Our Lady of the Lake University
Coaches at Our Lady of the Lake University in San Antonio recruit players from high schools and four- or two-year colleges.
“We use a combination of recruiting,” said Jack Hank, athletic director and vice president of student life. “Our coaches work off referrals and going to tournaments, and student-athletes send emails to coaches showing what they can do and what they can offer to a team. We recruit on our website, too.”
Many students have that dream of getting an athletic scholarship, so the offer may cinch the deal for where a student enrolls.
“It comes down to matching the financial need of the student with the package that appeals to them and to their parents,” Hank said.
Senior Darius Patton, 21, a computer information systems and security major, was attending a junior college and wanted to transfer to a Catholic school. (He’ll be received into the Church this Easter).
“My baseball coach at the junior college reached out to a coach at Our Lady of the Lake,” said Patton, a senior outfielder. “I received a call from him, came to visit, and that was it. The athletic scholarship was vital. It made it possible for me to continue my education at a private university.”
Taylor Doege, 21, a junior from San Antonio, is majoring in education. She played several sports in high school, then focused on softball, the sport she thought would give her the best chance at getting an athletic scholarship.
“It’s a blessing and really helps out financially,” she said. “It also motivates you to excel in the classroom and in the field. Don’t think that because they gave you money for the next four years that you can blow off classes or performance. It can be taken away, and I see that as a motivation to do well.”
One-fourth of the 2,500 students at Mercyhurst University in Erie, Pennsylvania, are on one of its 24 varsity teams.
“Athletics is a big part of this institution, and it’s something that’s very important to us,” said Christian Beyer, director of undergraduate admissions. “We want to make sure that there’s a good balance of both academics and athletics.”
His department works closely with coaches to find the right fit for student-athletes who are eligible for athletic as well as academic scholarships.

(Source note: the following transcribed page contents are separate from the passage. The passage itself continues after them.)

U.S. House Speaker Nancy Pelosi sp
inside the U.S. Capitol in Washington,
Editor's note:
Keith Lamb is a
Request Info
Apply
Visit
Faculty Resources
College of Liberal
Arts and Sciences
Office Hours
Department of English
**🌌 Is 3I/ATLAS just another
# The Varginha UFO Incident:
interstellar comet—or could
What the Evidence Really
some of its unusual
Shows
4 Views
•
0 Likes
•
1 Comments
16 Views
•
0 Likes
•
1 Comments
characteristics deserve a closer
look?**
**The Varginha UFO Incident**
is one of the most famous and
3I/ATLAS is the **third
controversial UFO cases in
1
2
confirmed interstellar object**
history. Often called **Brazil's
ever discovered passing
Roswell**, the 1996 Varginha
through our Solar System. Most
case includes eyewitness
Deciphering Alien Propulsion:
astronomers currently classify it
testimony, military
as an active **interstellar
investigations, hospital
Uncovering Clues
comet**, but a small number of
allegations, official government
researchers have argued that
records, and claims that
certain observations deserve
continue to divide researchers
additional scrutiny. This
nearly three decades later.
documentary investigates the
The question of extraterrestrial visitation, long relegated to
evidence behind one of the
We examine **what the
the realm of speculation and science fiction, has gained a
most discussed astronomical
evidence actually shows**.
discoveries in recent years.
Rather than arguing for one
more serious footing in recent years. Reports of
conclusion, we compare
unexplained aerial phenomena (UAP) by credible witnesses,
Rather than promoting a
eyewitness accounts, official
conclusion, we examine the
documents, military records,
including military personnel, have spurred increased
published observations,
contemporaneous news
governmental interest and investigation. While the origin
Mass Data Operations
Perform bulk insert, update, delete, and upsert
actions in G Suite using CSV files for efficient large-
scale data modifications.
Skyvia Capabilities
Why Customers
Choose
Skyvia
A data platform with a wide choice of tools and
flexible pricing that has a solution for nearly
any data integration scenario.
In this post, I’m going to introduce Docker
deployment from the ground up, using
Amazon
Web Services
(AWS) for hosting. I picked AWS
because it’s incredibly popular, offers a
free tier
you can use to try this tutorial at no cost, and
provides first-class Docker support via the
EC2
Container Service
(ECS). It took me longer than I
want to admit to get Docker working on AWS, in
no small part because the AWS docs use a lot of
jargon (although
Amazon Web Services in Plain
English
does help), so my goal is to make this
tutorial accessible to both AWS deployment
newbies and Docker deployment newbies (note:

The scholarships and also the potential support from staff and peers attracted Mercyhurst senior Lauren Kenny, 21, of Erie, who is majoring in intelligence studies and political science. She’s been playing volleyball since fifth grade.

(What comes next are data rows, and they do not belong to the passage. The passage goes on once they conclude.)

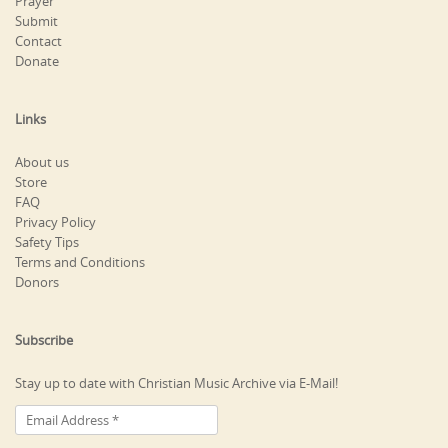
Prayer
Submit
Contact
Donate
Links
About us
Store
FAQ
Privacy Policy
Safety Tips
Terms and Conditions
Donors
Subscribe
Stay up to date with Christian Music Archive via E-Mail!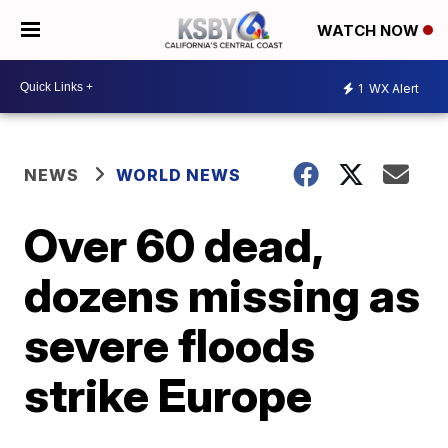
WATCH NOW
1
WX Alert
NEWS
WORLD NEWS
Over 60 dead,
dozens missing as
severe floods
strike Europe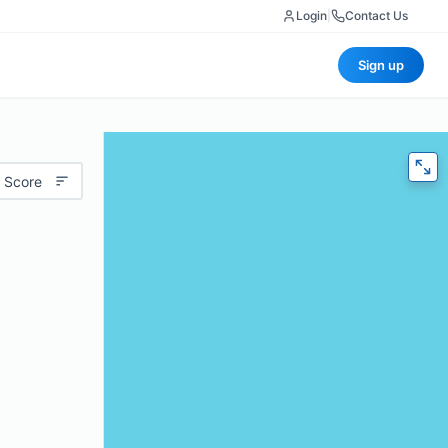
Login
|
Contact Us
Sign up
 Score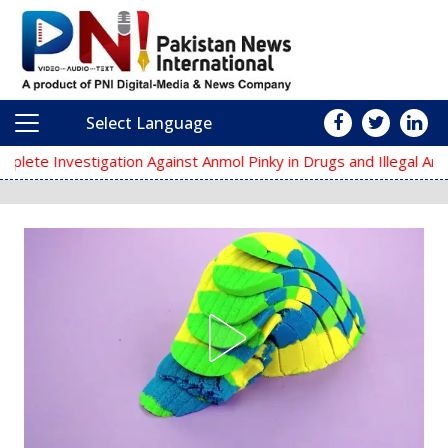
Select Language
Main Navigation
nst Anmol Pinky in Drugs and Illegal Arms Cases
Kakroach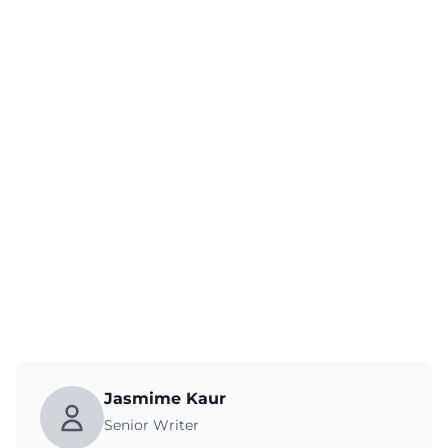
Jasmime Kaur
Senior Writer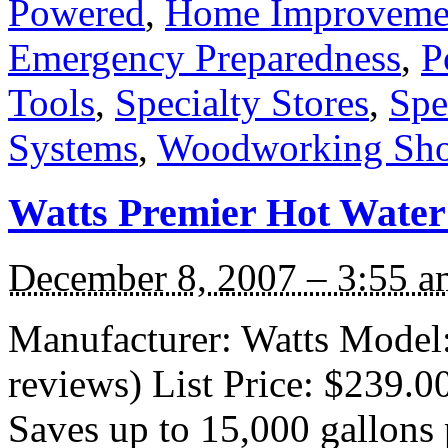
Powered
,
Home Improveme
Emergency Preparedness
,
P
Tools
,
Specialty Stores
,
Spe
Systems
,
Woodworking Sh
Watts Premier Hot Water
December 8, 2007 – 3:55 a
Manufacturer: Watts Model:
reviews) List Price: $239.0
Saves up to 15,000 gallons p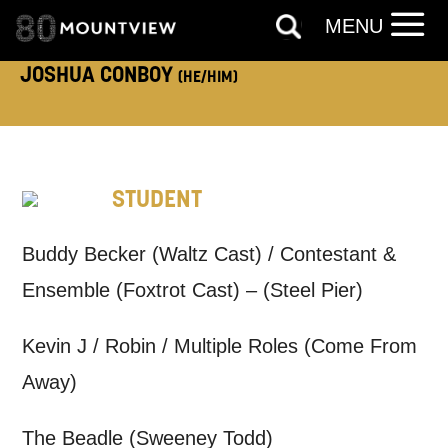
TELEPHONE:
MENU
JOSHUA CONBOY
(HE/HIM)
How would you like us to get in
touch?
STUDENT
Tick all those that apply.
EMAIL
SMS / TEXT
Buddy Becker (Waltz Cast) / Contestant &
Ensemble (Foxtrot Cast) – (Steel Pier)
PHONE
POST
Kevin J / Robin / Multiple Roles (Come From
Away)
Keeping you informed
The Beadle (Sweeney Todd)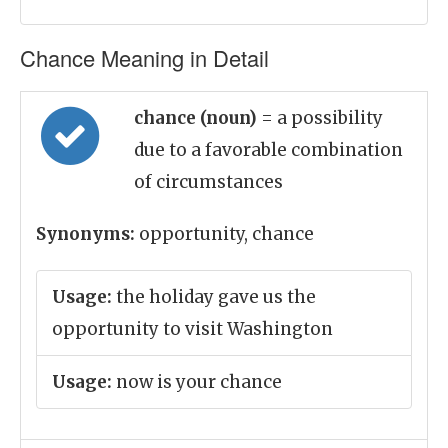
Chance Meaning in Detail
chance (noun)
= a possibility
due to a favorable combination
of circumstances
Synonyms:
opportunity, chance
Usage:
the holiday gave us the
opportunity to visit Washington
Usage:
now is your chance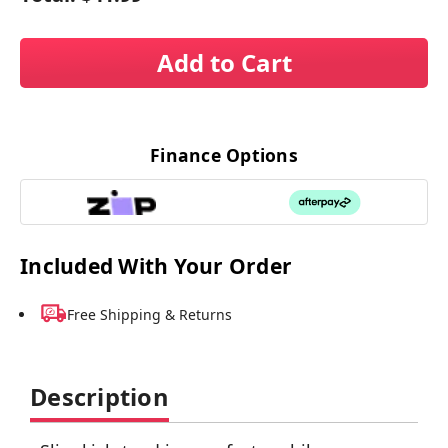
Add to Cart
Finance Options
Included With Your Order
Free Shipping & Returns
Description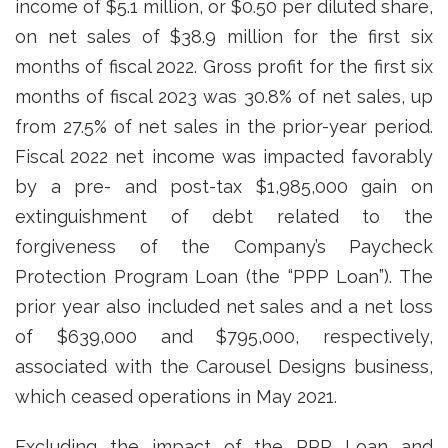
income of $5.1 million, or $0.50 per diluted share,
on net sales of $38.9 million for the first six
months of fiscal 2022. Gross profit for the first six
months of fiscal 2023 was 30.8% of net sales, up
from 27.5% of net sales in the prior-year period.
Fiscal 2022 net income was impacted favorably
by a pre- and post-tax $1,985,000 gain on
extinguishment of debt related to the
forgiveness of the Company’s Paycheck
Protection Program Loan (the “PPP Loan”). The
prior year also included net sales and a net loss
of $639,000 and $795,000, respectively,
associated with the Carousel Designs business,
which ceased operations in May 2021.
Excluding the impact of the PPP Loan and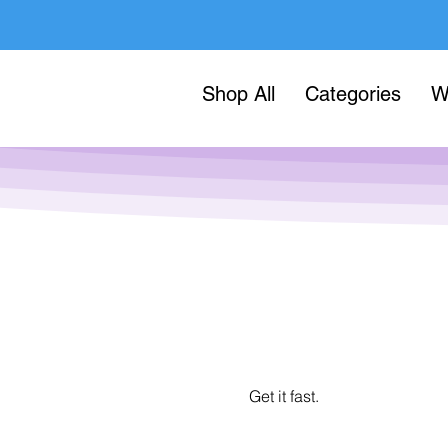
Shop All
Categories
W
Get it fast.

“I was considering a couple of schools, and Mercyhurst wasn’t even on my radar,” she said.
A coach approached her at a tournament, she filled out a recruitment questionnaire and liked their offer. She also liked coaches Ryan Patton and his wife, Jenell, who also works in campus ministry.

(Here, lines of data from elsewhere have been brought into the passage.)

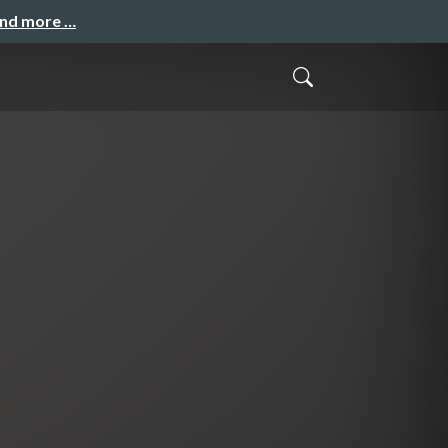
and more …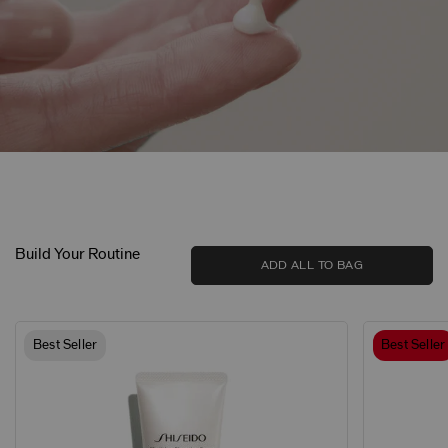
Build Your Routine
ADD ALL TO BAG
Best Seller
Best Seller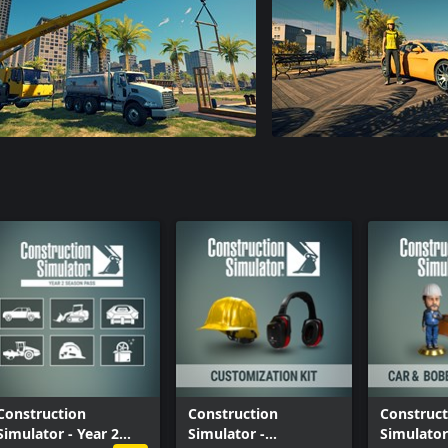
Construction
Construction
Construct
Simulator - Year 2
Simulator -
Simulator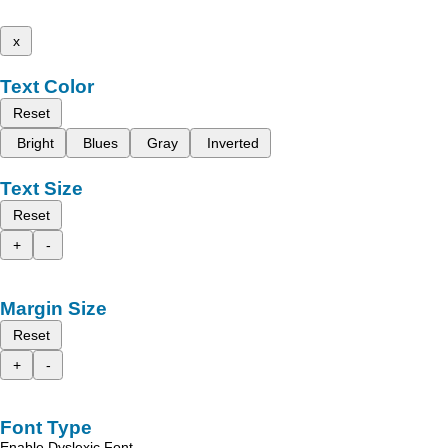
x
Text Color
Reset
Bright
Blues
Gray
Inverted
Text Size
Reset
+
-
Margin Size
Reset
+
-
Font Type
Enable Dyslexic Font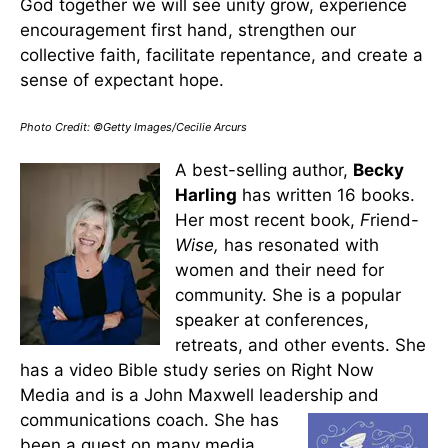
God together we will see unity grow, experience
encouragement first hand, strengthen our
collective faith, facilitate repentance, and create a
sense of expectant hope.
Photo Credit: ©Getty Images/Cecilie Arcurs
A best-selling author,
Becky
Harling
has written 16 books.
Her most recent book,
F
riend-
Wise,
has resonated with
women and their need for
community. She is a popular
speaker at conferences,
retreats, and other events. She
has a video Bible study series on Right Now
Media and is a John Maxwell leadership and
communications coach.
She has
been a guest on many media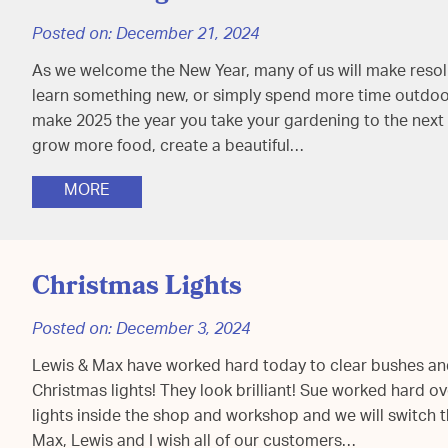
Posted on:
December 21, 2024
As we welcome the New Year, many of us will make resoluti
learn something new, or simply spend more time outdoors
make 2025 the year you take your gardening to the next 
grow more food, create a beautiful…
MORE
Christmas Lights
Posted on:
December 3, 2024
Lewis & Max have worked hard today to clear bushes an
Christmas lights! They look brilliant! Sue worked hard o
lights inside the shop and workshop and we will switch
Max, Lewis and I wish all of our customers…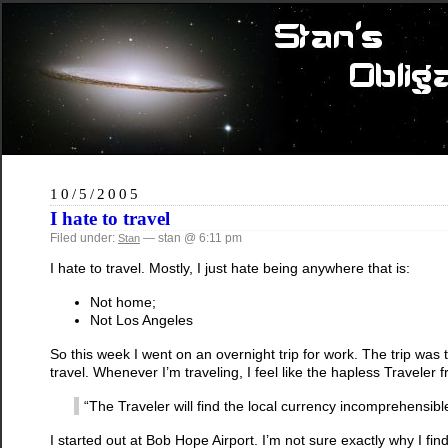
10/5/2005
I hate to travel
Filed under:
— stan @ 6:11 pm
Stan
I hate to travel. Mostly, I just hate being anywhere that is:
Not home;
Not Los Angeles
So this week I went on an overnight trip for work. The trip was to
travel. Whenever I’m traveling, I feel like the hapless Travele
“The Traveler will find the local currency incomprehensible a
I started out at Bob Hope Airport. I’m not sure exactly why I fin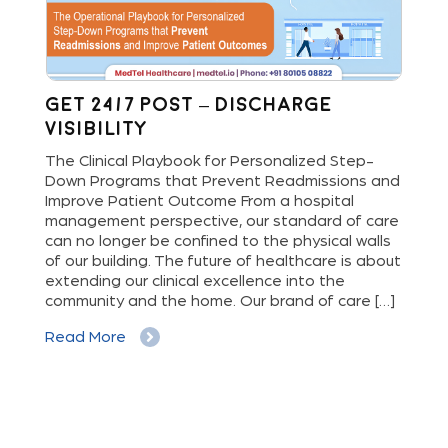
Get 24/7 Post – Discharge
Wh
Visibility
S
M
The Clinical Playbook for Personalized Step-
Down Programs that Prevent Readmissions and
The
rs
Improve Patient Outcome From a hospital
Mil
e
management perspective, our standard of care
dis
can no longer be confined to the physical walls
beg
cy
of our building. The future of healthcare is about
hig
extending our clinical excellence into the
Whe
 a
community and the home. Our brand of care […]
vis
But
Read More
Re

“I knew I would be supported,” Kenny said. “Jenell encourages all the athletes to engage in faith-based activities. A Catholic devotions group meets on Tuesdays, and the team is really big on service. The values that have been instilled in me — hospitality, service and mercy — have been really important in my college journey. I would have attended Mercyhurst even without the scholarship.”
Maryann Gogniat Eidemiller writes from Pennsylvania.